46.03 Sacral Nerve Stimulation For Fecal Incontinence After Redo Ileal Pouch-Anal Anastomosis

M.D. Cardenas1, R. Hollis1, S. Canizares2, C. Esquetini2, A. Zimmern1  1Northwell, Department Of Surgery At Zucker School Of Medicine, New Hyde Park, NY, USA 2Universidad San Francisco de Quito, Departamento De Medicina, Quito, PICHINCHA, Ecuador

Introduction:  

Fecal incontinence is a common complication following ileal pouch-anal anastomosis (IPAA) and can severely impact quality of life. Approximately one half to two thirds of patients undergoing a redo IPAA experience incontinence or soiling. This progressive condition may be treated by bulking agents and pelvic floor physiotherapy, but many cases are refractory to conservative measures. However, minimally invasive neuromodulatory techniques can enhance the resting and squeezing pressures of the anal sphincter and potentially improve continence. This case series aims to explore the potential benefits and role of sacral nerve stimulator (SNS) following IPAA and redo IPAA.

Methods:   

Patient charts were reviewed from March to July 2024 to identify patients with IPAA or redo IPAA and SNS. Patient demographics and clinical course were evaluated. 

 

Results:

We identified four patients undergoing SNS following IPAA or redo IPAA. IPAAs were performed for inflammatory bowel disease, such as ulcerative colitis, and neuronal intestinal dysplasia.
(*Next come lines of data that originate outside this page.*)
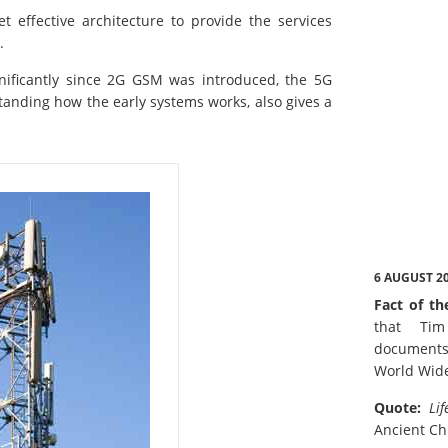
 effective architecture to provide the services
.
nificantly since 2G GSM was introduced, the 5G
tanding how the early systems works, also gives a
6 AUGUST 2
Fact of th
that Tim
documents
World Wid
Quote:
Lif
Ancient Ch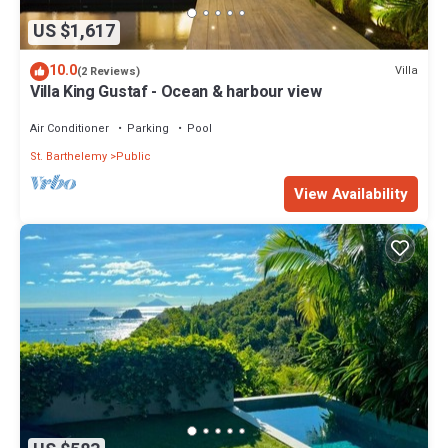
US $1,617
10.0
Villa
(2 Reviews)
Villa King Gustaf - Ocean & harbour view
Air Conditioner
Parking
Pool
St. Barthelemy
Public
View Availability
Age at IPAA ranged from 26 to 71 years. Redo IPAA, when performed, occurred between 5 and 22 years after the initial IPAA. Indications included incontinence and obstructive episodes. Management for incontinence lasted one to two years before placement of SNS. Initial therapies included bulking agents, fiber, kenalog injection, antidiarrheals (imodium, lomotil, and tincture of opium), acupuncture, and pelvic floor physiotherapy. All patients reported improvements in quality of life after SNS placement. Quality of life improvements related to a decreased need for medications and improvement in the severity and frequency of incontinence episodes, which were reported at the one month follow up visit (Table1). 

 

Conclusion:
Since SNS has successfully treated refractory fecal incontinence following IPAA, it is reasonable to explore the effectiveness of SNS in the more complex population of patients undergoing redo IPAA. We present a series of patients with IPAA and redo IPAA who have been successfully treated with SNS after other therapeutic options failed. These results suggest that SNS is an effective and safe alternative for patients with refractory symptoms, significantly enhancing quality of life. However, evidence supporting the use of SNS after redo IPAA remains limited. Larger studies are needed to better understand the pathophysiology of incontinence after redo IPAA, the efficacy of SNS, and patient selection for this intervention.